Whenever such an electron moves to a spin level that is closer to the nucleus, then a quantum of energy is released. That energy represents the power source for the almost magical glow, the glow that comes from a substance that possesses a radiating capacity.
H-3 tritium signs
In the case of an H-3 exit sign, only a tiny quantum of energy has been released, each time an atom in the encased isotope disintegrates. Therefore, the color of the resulting glow remains hidden from the human eye, at least while it competes with the beams from a functioning lighting fixture. However, when those lights go out, then a human eye can detect the glow coming from the disintegrating tritium.
Safely Handling Tritium Exit Signs
Unlike the colorful glows associated with heavier radioactive materials, the one produced by tritium does not pose a great threat to the health of any humans who get hit by the released energy. Still, all tritium-containing exit signs must have a radioactive label. In the U.S. any plant that manufactures such signage must ensure proper placement of that label.
By the same token, that manufacturing facility must provide the buyer of any signage with its license number, a number given to it by the U.S. government. That provision is not an attempt to maintain the color of each sign’s glow. Instead, it demonstrates an effort by the government to keep track of the intact nature of each doorway-topping product. Each of them is supposed to feature dual protection: one high impact tube inside of another one. That dual system holds the radioactive H-3.
Licensed disposal of Tritium signs
Obviously, having mandated utilization of that dual system, the government has a strong interest in keeping track of its integrity.
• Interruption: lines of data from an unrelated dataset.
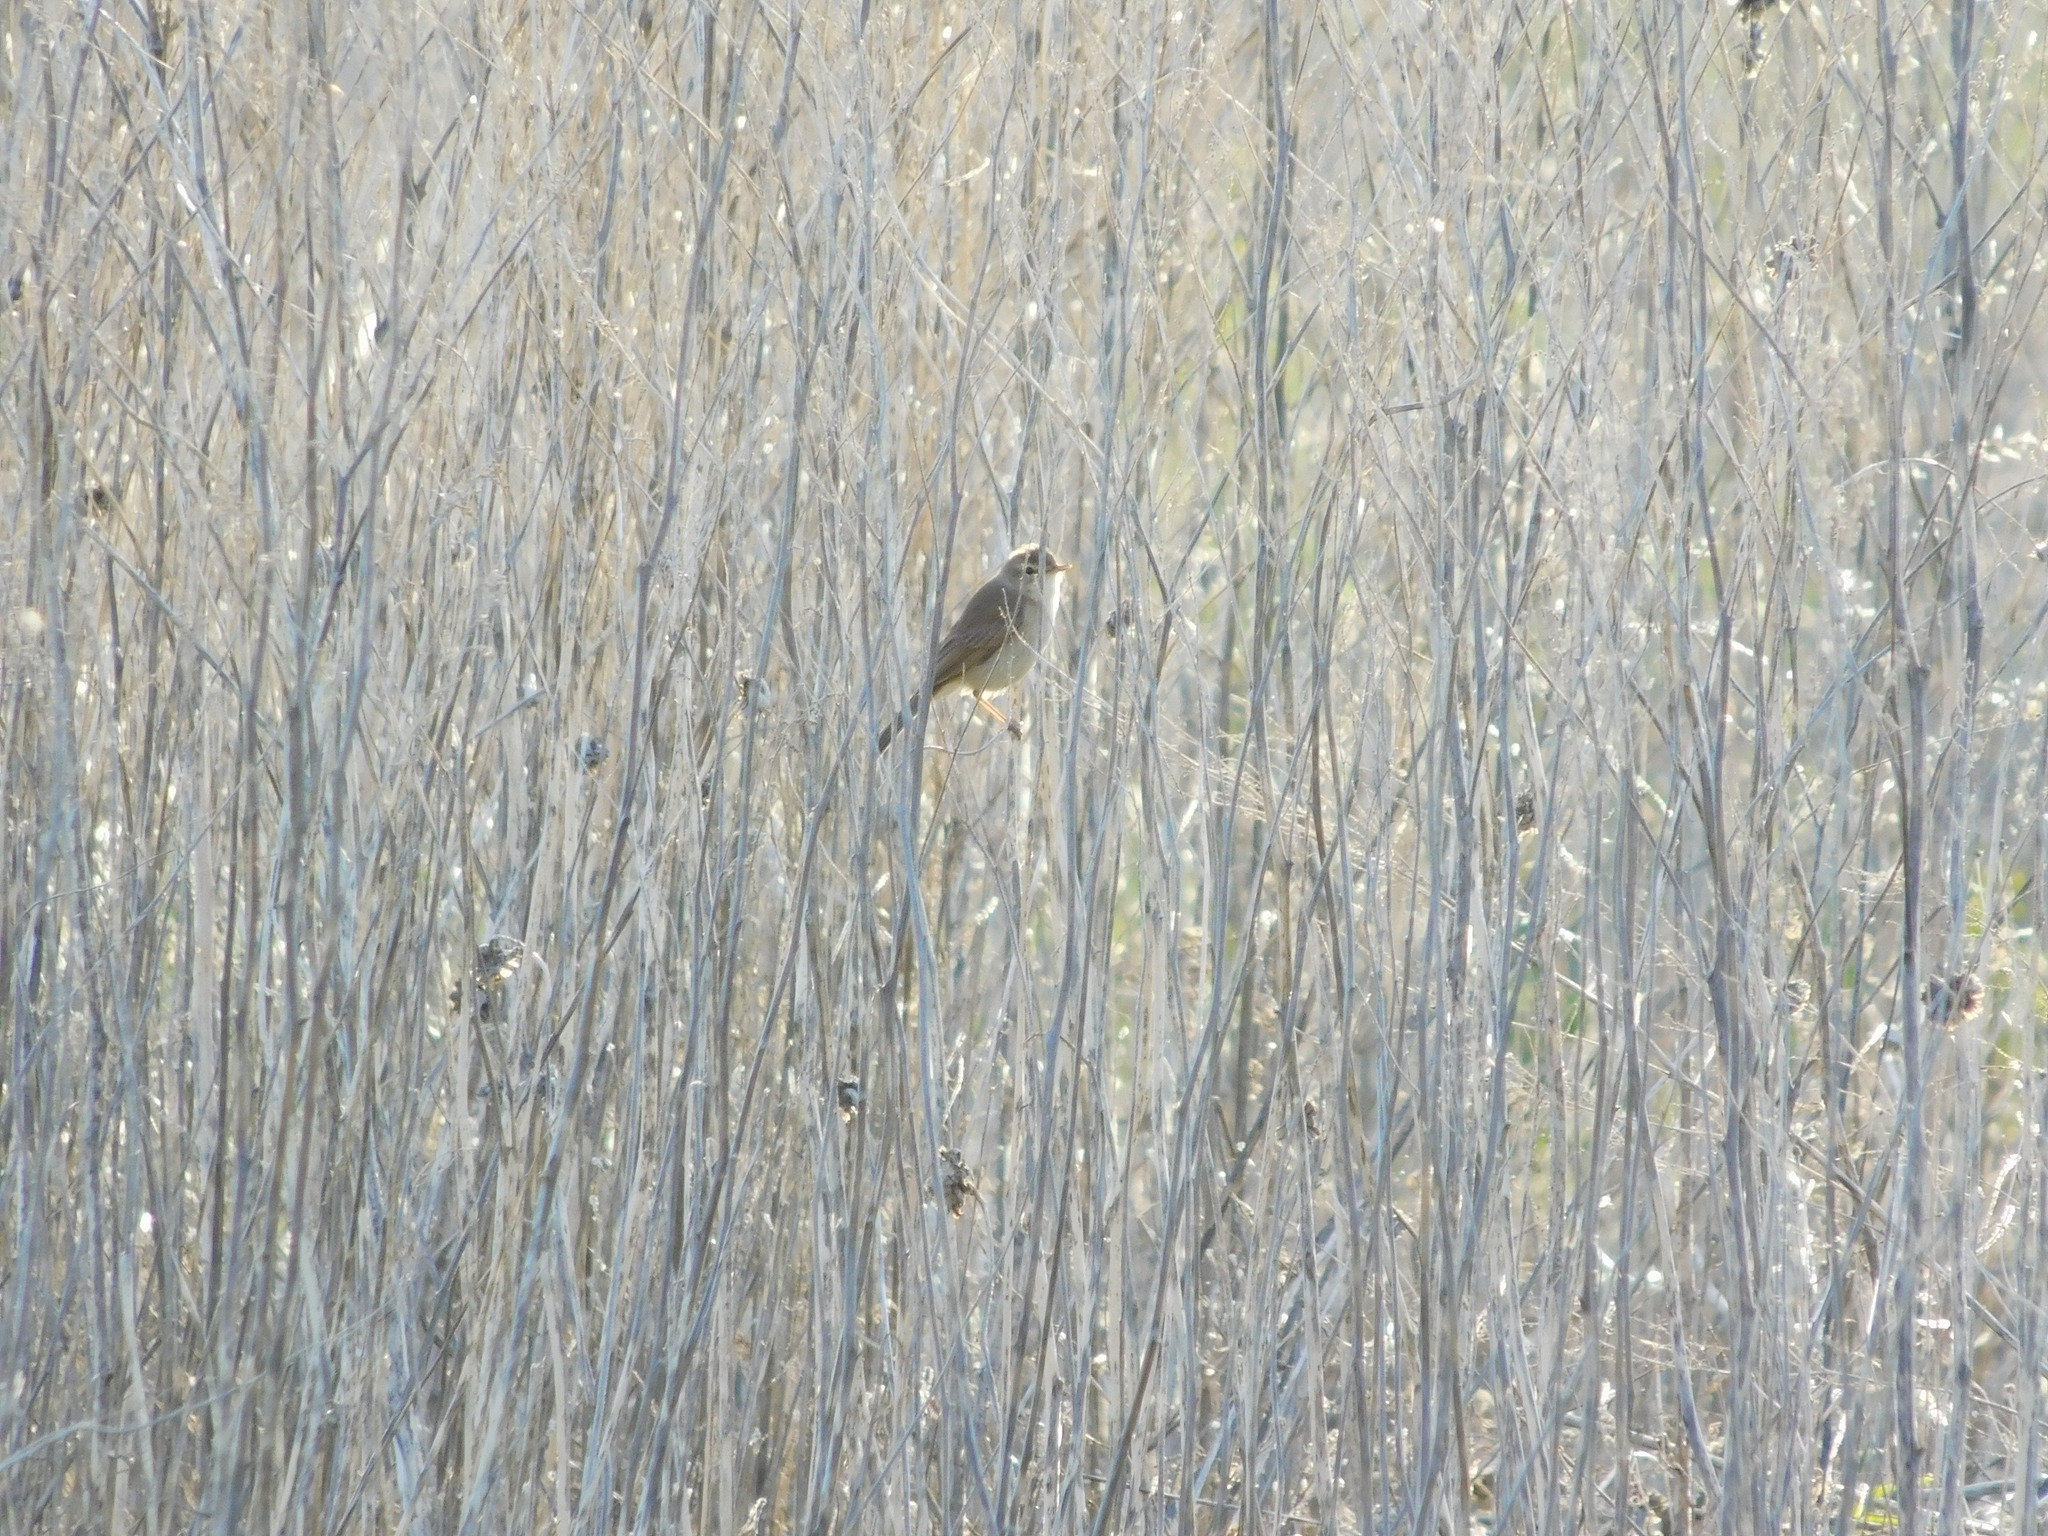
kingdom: Animalia
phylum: Chordata
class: Aves
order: Passeriformes
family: Acrocephalidae
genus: Iduna
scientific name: Iduna caligata
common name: Booted warbler
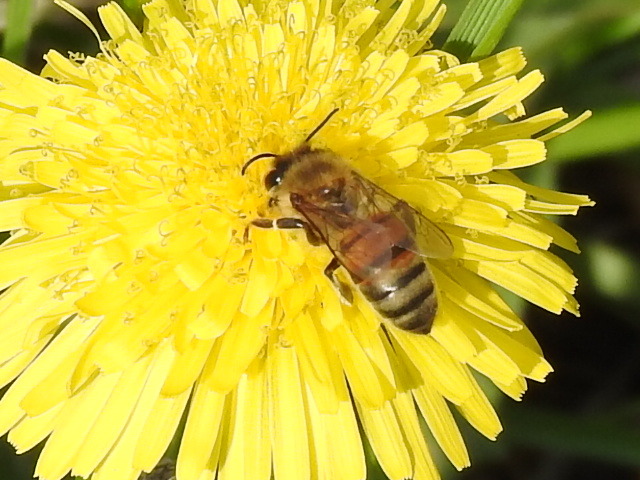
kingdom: Animalia
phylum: Arthropoda
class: Insecta
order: Hymenoptera
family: Apidae
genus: Apis
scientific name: Apis mellifera
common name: Honey bee
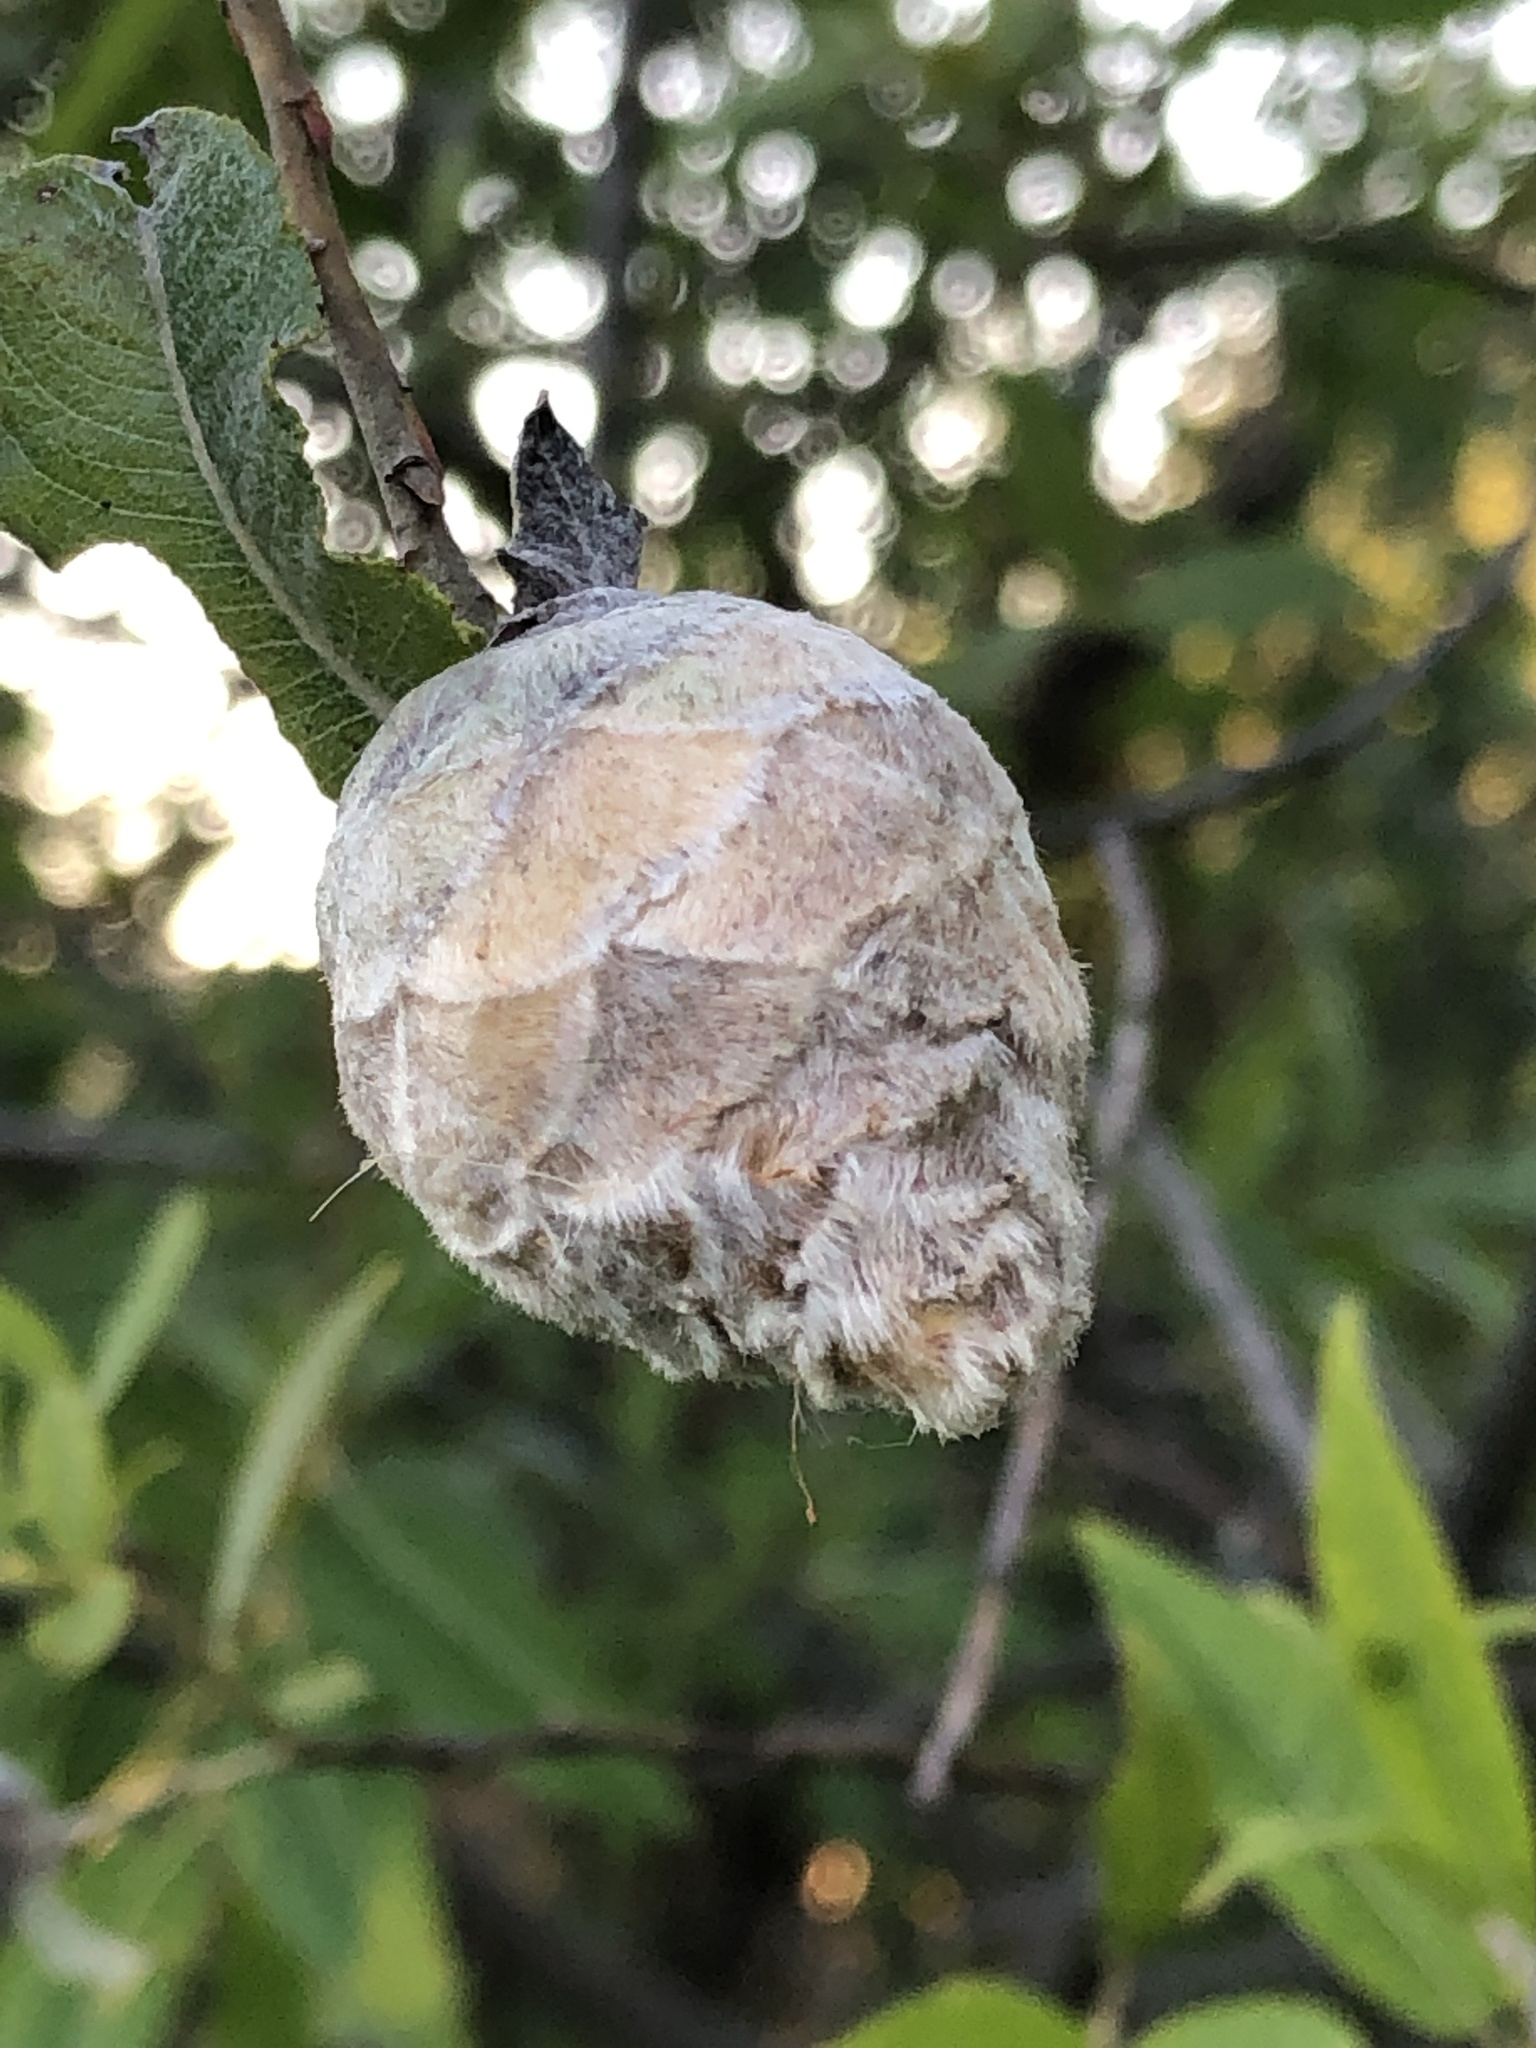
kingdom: Animalia
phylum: Arthropoda
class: Insecta
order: Diptera
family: Cecidomyiidae
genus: Rabdophaga
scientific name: Rabdophaga strobiloides
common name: Willow pinecone gall midge
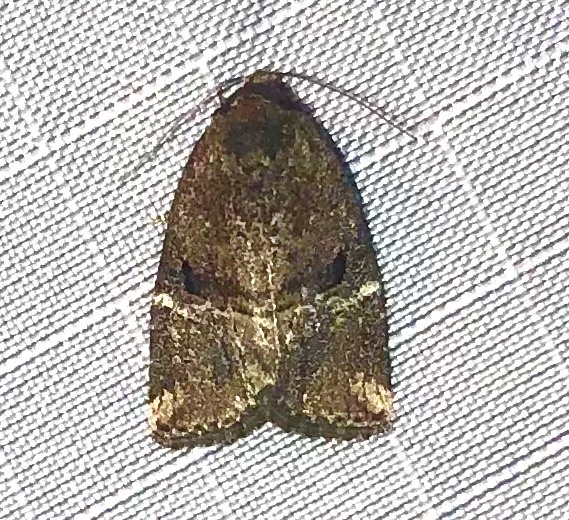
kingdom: Animalia
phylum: Arthropoda
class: Insecta
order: Lepidoptera
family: Noctuidae
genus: Elaphria
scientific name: Elaphria versicolor
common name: Fir harlequin
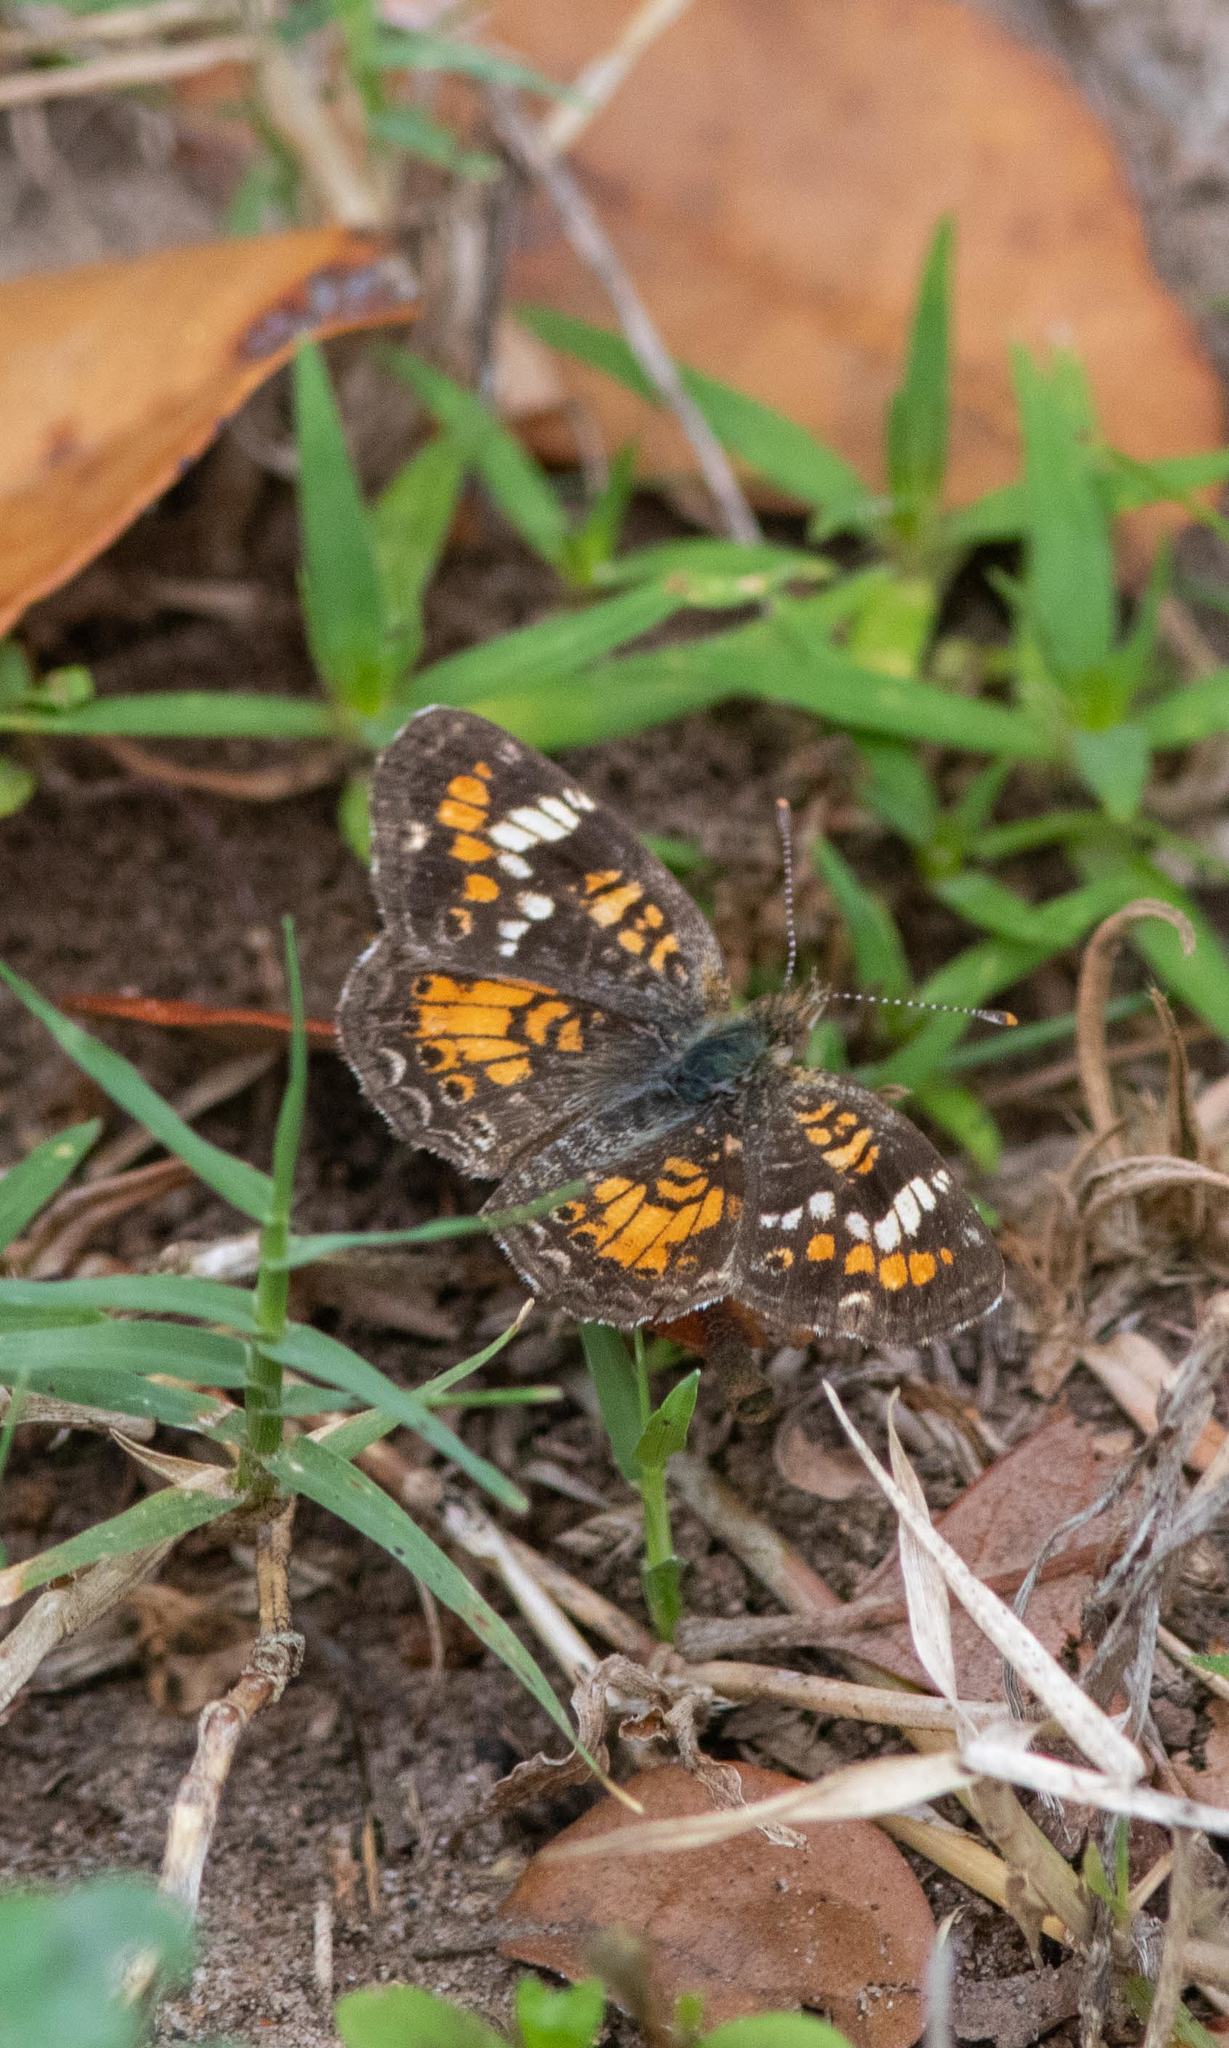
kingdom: Animalia
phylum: Arthropoda
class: Insecta
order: Lepidoptera
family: Nymphalidae
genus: Phyciodes
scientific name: Phyciodes phaon
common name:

Therefore, each person who buys and uses a tritium exit sign is expected to look for evidence that its tubes are cracked or broken. Upon discovery of any crack or break, he or she is supposed to notify the designated agency, the United States Regulatory Commission. Such notification is meant to guard against continued leakage of a radioactive substance. The value of tritium’s colorful glow diminishes greatly, if that isotope leaks onto material outside of its strong glass tubing.